**What is needed:** Set out exactly, and with nothing added, the line containing "arrow_forward" and every line after it through the final line of the data.

[Provided data Boundary: Start]

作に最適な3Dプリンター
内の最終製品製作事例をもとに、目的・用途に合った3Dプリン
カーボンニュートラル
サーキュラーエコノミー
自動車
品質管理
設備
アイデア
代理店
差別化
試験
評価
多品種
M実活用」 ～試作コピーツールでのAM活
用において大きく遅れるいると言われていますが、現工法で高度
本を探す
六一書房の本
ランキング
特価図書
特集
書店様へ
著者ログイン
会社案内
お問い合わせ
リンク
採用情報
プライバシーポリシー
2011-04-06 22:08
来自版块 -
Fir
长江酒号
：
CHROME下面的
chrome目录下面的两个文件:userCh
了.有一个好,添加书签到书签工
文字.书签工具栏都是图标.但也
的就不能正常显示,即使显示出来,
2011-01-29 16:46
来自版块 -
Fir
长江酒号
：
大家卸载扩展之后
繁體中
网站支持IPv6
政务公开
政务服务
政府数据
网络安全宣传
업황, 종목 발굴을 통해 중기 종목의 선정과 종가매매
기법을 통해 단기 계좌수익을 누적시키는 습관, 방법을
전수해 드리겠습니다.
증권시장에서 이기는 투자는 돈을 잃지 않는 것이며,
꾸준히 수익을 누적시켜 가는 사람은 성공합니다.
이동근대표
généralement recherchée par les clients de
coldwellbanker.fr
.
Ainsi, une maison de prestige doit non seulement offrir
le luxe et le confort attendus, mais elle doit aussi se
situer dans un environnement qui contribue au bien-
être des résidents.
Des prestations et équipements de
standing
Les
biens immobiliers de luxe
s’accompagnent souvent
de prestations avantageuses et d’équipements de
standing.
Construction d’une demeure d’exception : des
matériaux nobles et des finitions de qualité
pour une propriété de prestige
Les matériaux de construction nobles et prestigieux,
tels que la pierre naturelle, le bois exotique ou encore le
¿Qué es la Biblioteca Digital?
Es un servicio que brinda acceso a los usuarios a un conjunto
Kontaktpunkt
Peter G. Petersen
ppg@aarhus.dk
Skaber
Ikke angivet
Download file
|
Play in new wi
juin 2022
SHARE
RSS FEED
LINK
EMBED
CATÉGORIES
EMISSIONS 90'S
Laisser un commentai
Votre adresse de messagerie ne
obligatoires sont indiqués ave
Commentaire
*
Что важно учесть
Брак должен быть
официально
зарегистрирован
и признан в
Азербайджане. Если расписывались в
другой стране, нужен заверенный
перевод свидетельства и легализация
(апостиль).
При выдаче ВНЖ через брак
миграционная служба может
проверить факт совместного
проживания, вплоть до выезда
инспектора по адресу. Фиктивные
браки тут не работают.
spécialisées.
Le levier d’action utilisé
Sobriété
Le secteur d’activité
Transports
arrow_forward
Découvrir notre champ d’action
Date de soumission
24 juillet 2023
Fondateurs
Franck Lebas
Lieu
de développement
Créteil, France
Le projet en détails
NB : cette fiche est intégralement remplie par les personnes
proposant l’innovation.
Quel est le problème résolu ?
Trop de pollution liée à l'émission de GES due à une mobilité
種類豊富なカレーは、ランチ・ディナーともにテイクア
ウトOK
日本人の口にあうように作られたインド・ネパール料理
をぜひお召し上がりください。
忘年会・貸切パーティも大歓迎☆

[Provided data Boundary: End]

**Response area:**
arrow_forward
Découvrir notre champ d’action
Date de soumission
24 juillet 2023
Fondateurs
Franck Lebas
Lieu
de développement
Créteil, France
Le projet en détails
NB : cette fiche est intégralement remplie par les personnes
proposant l’innovation.
Quel est le problème résolu ?
Trop de pollution liée à l'émission de GES due à une mobilité
種類豊富なカレーは、ランチ・ディナーともにテイクア
ウトOK
日本人の口にあうように作られたインド・ネパール料理
をぜひお召し上がりください。
忘年会・貸切パーティも大歓迎☆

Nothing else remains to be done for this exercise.